### YOUR ASSIGNMENT
The response should hold each line from the entries below where "wrist" is found.

##############################

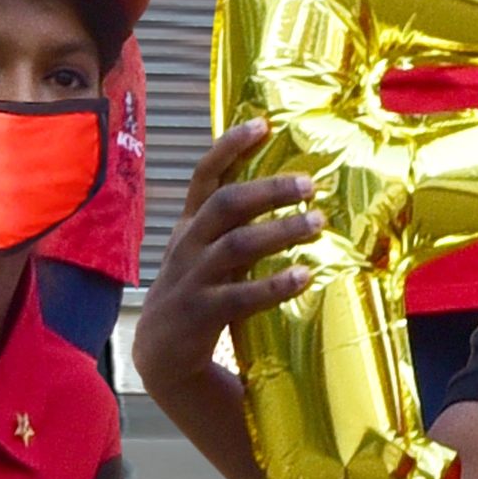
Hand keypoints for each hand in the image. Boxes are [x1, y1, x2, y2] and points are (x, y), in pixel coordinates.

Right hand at [129, 121, 320, 395]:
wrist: (160, 355)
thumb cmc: (196, 295)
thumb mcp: (205, 253)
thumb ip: (233, 226)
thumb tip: (286, 193)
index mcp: (190, 226)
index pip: (205, 176)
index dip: (230, 146)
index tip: (262, 123)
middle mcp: (187, 246)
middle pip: (226, 204)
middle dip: (268, 189)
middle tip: (309, 184)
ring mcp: (191, 280)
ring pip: (236, 244)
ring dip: (280, 231)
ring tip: (317, 223)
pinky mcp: (200, 315)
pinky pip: (240, 295)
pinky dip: (274, 284)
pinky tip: (304, 276)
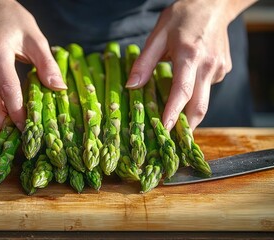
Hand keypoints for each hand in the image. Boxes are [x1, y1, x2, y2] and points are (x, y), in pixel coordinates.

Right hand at [0, 0, 65, 129]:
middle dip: (5, 122)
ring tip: (14, 125)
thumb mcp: (35, 37)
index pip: (8, 91)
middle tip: (20, 133)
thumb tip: (59, 88)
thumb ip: (47, 64)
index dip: (18, 112)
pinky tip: (5, 107)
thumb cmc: (12, 19)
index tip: (28, 127)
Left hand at [126, 0, 255, 129]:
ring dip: (190, 113)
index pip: (182, 91)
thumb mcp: (158, 34)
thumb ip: (144, 62)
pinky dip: (195, 94)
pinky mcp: (223, 70)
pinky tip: (187, 86)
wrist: (214, 4)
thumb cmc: (183, 17)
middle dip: (187, 128)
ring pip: (204, 100)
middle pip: (200, 106)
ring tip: (174, 121)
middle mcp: (208, 66)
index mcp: (189, 55)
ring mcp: (219, 69)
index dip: (173, 113)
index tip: (164, 131)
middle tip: (172, 143)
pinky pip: (207, 88)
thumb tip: (132, 87)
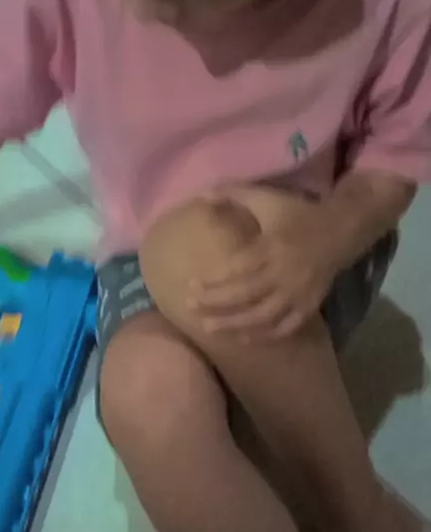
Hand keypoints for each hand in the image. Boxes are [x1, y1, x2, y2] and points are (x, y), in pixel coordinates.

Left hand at [190, 187, 338, 340]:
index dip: (213, 281)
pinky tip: (244, 338)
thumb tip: (202, 193)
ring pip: (263, 316)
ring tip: (209, 329)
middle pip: (246, 295)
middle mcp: (284, 273)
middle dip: (216, 304)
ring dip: (235, 324)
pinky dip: (265, 335)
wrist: (341, 229)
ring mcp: (298, 293)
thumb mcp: (266, 199)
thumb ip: (234, 193)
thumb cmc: (296, 214)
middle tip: (189, 308)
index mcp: (272, 247)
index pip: (237, 269)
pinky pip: (286, 327)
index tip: (190, 285)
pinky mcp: (309, 305)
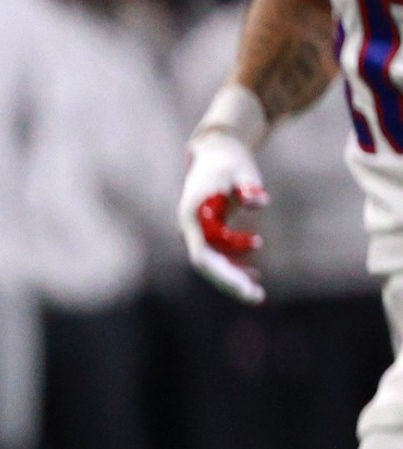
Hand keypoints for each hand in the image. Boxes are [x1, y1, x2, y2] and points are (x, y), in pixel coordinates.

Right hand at [179, 128, 267, 303]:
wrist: (217, 151)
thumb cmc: (230, 160)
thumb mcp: (241, 170)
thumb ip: (248, 185)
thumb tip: (258, 200)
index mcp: (193, 216)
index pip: (203, 253)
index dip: (224, 267)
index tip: (252, 264)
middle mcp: (191, 228)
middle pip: (207, 264)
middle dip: (230, 282)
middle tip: (257, 297)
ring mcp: (198, 232)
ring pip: (213, 264)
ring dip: (233, 279)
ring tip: (258, 294)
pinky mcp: (208, 232)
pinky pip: (219, 257)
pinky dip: (235, 267)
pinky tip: (254, 275)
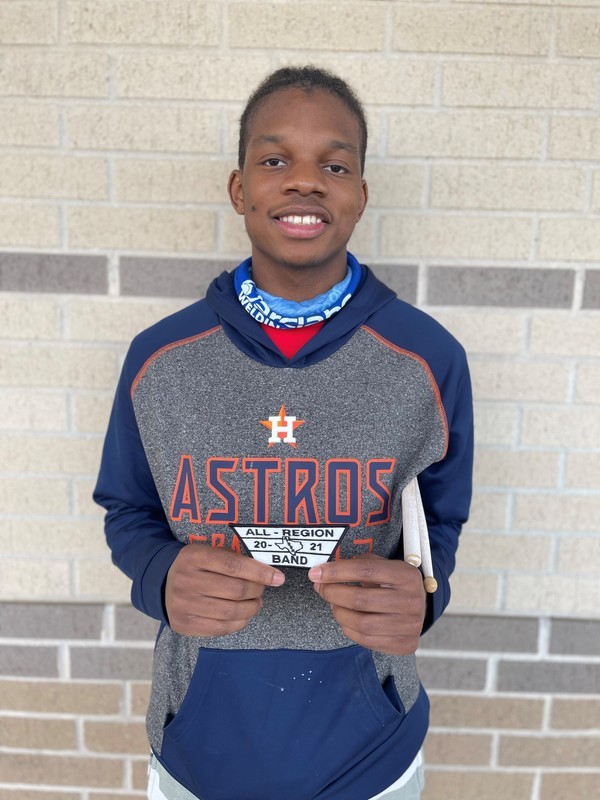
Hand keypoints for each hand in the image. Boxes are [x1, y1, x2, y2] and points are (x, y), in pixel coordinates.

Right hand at [165, 544, 284, 636]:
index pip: (233, 566)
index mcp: (194, 556)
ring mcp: (183, 604)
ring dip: (252, 607)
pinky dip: (240, 622)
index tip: (277, 577)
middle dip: (257, 590)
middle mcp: (186, 580)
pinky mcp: (184, 624)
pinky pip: (221, 628)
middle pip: (235, 590)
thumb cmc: (196, 566)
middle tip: (262, 589)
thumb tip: (269, 574)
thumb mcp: (209, 552)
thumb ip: (234, 560)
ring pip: (231, 611)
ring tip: (255, 602)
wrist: (163, 583)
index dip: (259, 572)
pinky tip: (244, 614)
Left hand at [308, 555, 425, 654]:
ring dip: (339, 613)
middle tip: (321, 588)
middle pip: (361, 599)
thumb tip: (326, 572)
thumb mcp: (385, 566)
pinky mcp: (404, 644)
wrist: (420, 607)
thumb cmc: (395, 584)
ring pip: (362, 624)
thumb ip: (360, 564)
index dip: (337, 571)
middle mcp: (411, 601)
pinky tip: (346, 619)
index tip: (316, 572)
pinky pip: (366, 640)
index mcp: (406, 575)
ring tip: (334, 604)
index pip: (366, 570)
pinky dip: (349, 629)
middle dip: (333, 593)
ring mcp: (410, 625)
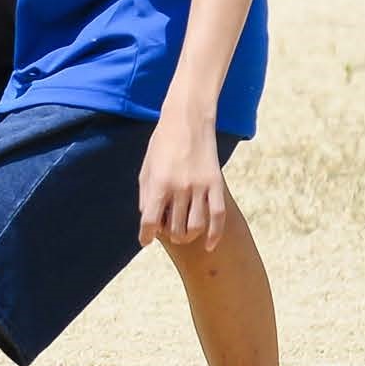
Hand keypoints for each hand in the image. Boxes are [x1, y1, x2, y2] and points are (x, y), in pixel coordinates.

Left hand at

##############################

### WRITTEN ANSWER
wrist: (160, 355)
wrist: (214, 4)
wrist: (341, 229)
wrist: (217, 151)
wrist: (163, 583)
wrist: (420, 607)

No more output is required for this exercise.